- [WHAT YOU NEED TO DO] Leaving the pictures aside, restate all of the data exactly.

Saved entries
- - -
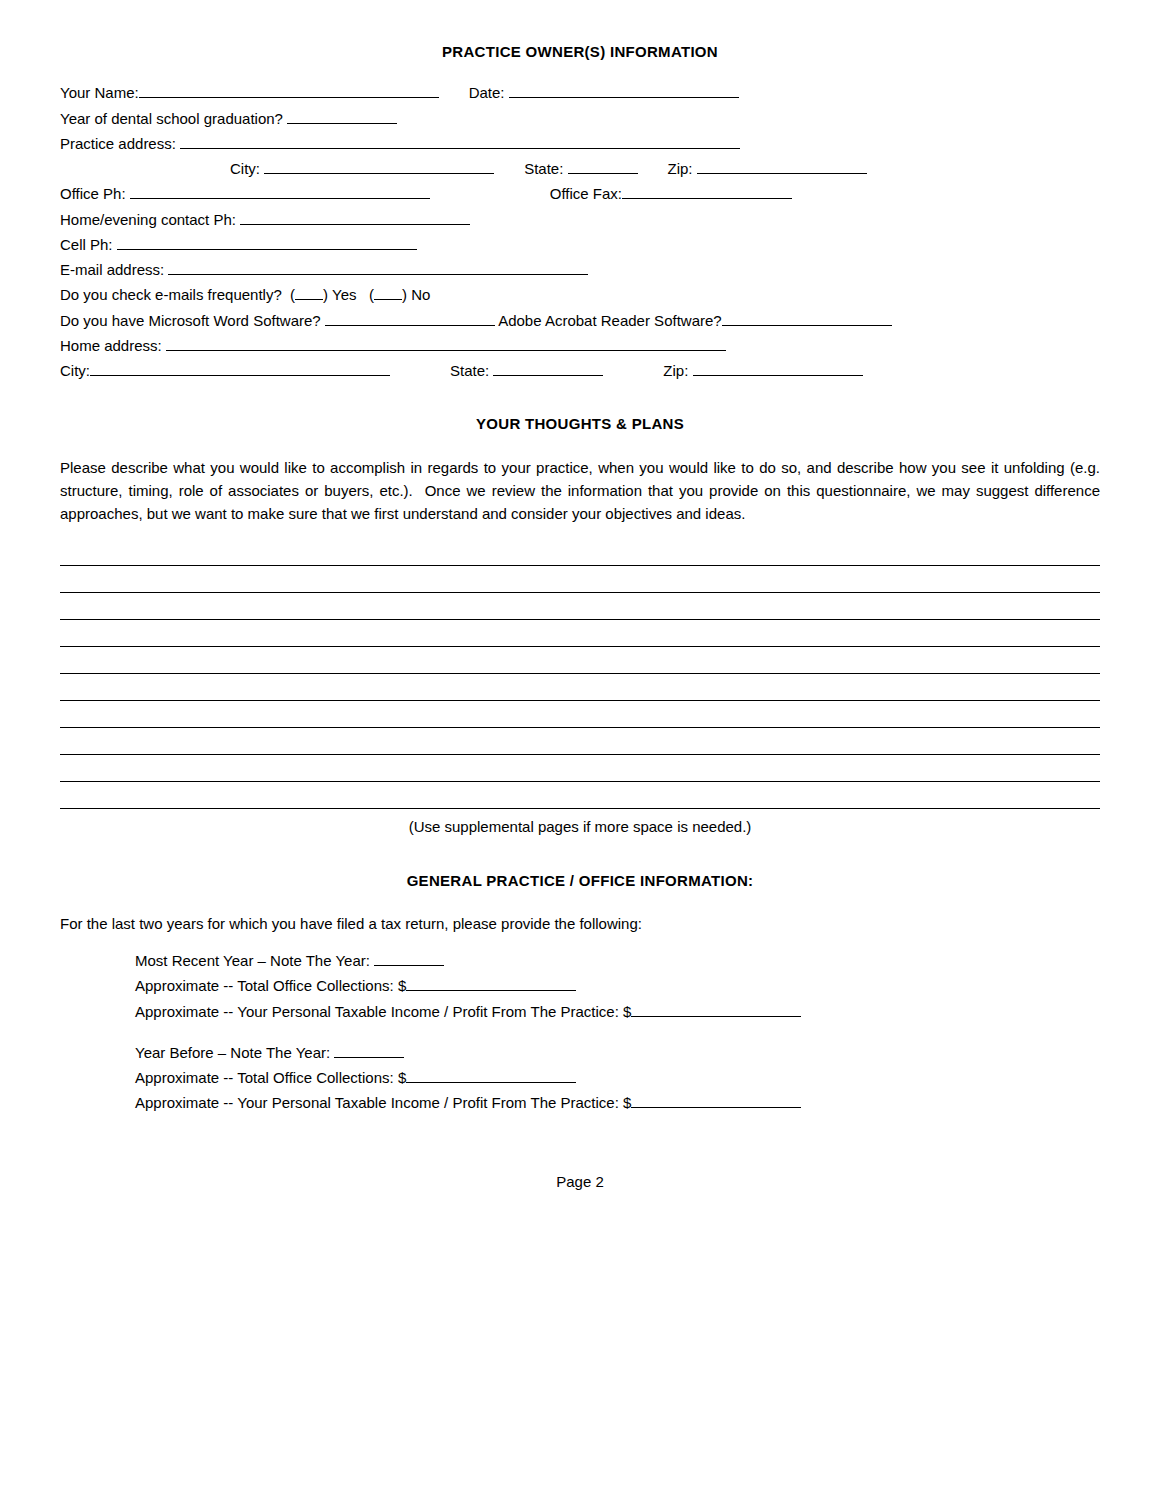PRACTICE OWNER(S) INFORMATION
Your Name: Date:
Year of dental school graduation?
Practice address:
City: State: Zip:
Office Ph: Office Fax:
Home/evening contact Ph:
Cell Ph:
E-mail address:
Do you check e-mails frequently? ( ) Yes ( ) No
Do you have Microsoft Word Software? Adobe Acrobat Reader Software?
Home address:
City: State: Zip:
YOUR THOUGHTS & PLANS
Please describe what you would like to accomplish in regards to your practice, when you would like to do so, and describe how you see it unfolding (e.g. structure, timing, role of associates or buyers, etc.). Once we review the information that you provide on this questionnaire, we may suggest difference approaches, but we want to make sure that we first understand and consider your objectives and ideas.
(Use supplemental pages if more space is needed.)
GENERAL PRACTICE / OFFICE INFORMATION:
For the last two years for which you have filed a tax return, please provide the following:
Most Recent Year – Note The Year:
Approximate -- Total Office Collections: $
Approximate -- Your Personal Taxable Income / Profit From The Practice: $
Year Before – Note The Year:
Approximate -- Total Office Collections: $
Approximate -- Your Personal Taxable Income / Profit From The Practice: $
Page 2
- - -
- [WRITTEN SOLUTION]
PRACTICE OWNER(S) INFORMATION
Your Name: Date:
Year of dental school graduation?
Practice address:
City: State: Zip:
Office Ph: Office Fax:
Home/evening contact Ph:
Cell Ph:
E-mail address:
Do you check e-mails frequently? ( ) Yes ( ) No
Do you have Microsoft Word Software? Adobe Acrobat Reader Software?
Home address:
City: State: Zip:
YOUR THOUGHTS & PLANS
Please describe what you would like to accomplish in regards to your practice, when you would like to do so, and describe how you see it unfolding (e.g. structure, timing, role of associates or buyers, etc.). Once we review the information that you provide on this questionnaire, we may suggest difference approaches, but we want to make sure that we first understand and consider your objectives and ideas.
(Use supplemental pages if more space is needed.)
GENERAL PRACTICE / OFFICE INFORMATION:
For the last two years for which you have filed a tax return, please provide the following:
Most Recent Year – Note The Year:
Approximate -- Total Office Collections: $
Approximate -- Your Personal Taxable Income / Profit From The Practice: $
Year Before – Note The Year:
Approximate -- Total Office Collections: $
Approximate -- Your Personal Taxable Income / Profit From The Practice: $
Page 2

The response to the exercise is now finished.